## Information
=== Begin Enclosure ===

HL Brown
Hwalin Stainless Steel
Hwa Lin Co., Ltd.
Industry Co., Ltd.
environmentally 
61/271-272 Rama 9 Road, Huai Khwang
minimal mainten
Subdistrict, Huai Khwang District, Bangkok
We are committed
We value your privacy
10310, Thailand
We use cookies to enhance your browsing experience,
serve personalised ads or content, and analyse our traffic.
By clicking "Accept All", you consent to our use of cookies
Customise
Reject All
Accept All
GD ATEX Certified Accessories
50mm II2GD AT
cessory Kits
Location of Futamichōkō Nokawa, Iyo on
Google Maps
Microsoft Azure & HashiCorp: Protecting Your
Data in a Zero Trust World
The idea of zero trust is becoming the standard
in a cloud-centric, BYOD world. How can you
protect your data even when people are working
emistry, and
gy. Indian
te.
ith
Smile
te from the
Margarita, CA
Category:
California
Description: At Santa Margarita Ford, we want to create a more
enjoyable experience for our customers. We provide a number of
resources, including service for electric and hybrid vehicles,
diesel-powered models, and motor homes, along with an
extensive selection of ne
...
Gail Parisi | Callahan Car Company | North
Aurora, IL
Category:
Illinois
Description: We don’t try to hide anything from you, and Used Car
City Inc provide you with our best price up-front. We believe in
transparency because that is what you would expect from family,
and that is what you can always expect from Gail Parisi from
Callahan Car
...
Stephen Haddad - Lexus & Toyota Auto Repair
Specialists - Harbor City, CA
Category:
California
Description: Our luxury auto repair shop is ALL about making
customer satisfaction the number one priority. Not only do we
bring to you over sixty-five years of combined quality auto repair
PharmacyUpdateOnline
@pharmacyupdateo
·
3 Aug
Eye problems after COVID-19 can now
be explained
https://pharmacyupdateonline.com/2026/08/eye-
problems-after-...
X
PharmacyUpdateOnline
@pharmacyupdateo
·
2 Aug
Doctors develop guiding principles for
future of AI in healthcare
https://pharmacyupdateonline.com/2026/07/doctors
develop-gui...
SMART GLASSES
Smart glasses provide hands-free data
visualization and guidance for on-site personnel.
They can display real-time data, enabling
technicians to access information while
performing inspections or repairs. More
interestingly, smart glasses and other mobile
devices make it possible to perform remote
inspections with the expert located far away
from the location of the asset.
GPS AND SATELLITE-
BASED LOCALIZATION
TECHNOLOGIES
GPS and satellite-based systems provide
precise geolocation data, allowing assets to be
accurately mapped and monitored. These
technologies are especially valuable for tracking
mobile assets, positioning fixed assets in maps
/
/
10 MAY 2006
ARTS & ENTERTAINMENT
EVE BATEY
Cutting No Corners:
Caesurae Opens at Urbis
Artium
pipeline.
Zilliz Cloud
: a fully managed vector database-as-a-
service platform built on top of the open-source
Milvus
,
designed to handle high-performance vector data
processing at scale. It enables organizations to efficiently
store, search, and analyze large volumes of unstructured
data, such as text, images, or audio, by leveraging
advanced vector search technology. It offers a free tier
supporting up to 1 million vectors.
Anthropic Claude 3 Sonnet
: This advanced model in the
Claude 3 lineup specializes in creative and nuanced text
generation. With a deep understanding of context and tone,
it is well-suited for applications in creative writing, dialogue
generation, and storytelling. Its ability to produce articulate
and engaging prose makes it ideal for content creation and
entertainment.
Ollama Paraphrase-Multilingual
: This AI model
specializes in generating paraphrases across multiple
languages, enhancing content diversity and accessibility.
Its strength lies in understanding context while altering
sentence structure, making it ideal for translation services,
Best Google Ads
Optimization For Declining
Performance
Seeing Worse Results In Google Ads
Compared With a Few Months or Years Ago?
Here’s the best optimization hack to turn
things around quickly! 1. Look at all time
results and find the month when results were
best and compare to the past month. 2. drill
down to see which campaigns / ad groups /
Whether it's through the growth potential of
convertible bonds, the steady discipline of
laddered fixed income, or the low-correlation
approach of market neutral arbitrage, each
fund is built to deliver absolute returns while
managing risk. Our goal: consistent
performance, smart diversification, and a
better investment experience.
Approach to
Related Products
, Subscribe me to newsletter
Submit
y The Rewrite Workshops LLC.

=== End Enclosure ===

## Aim of the exercise
Gather every line from the records above that contains the word "Callahan".

## Response
Gail Parisi | Callahan Car Company | North
Callahan Car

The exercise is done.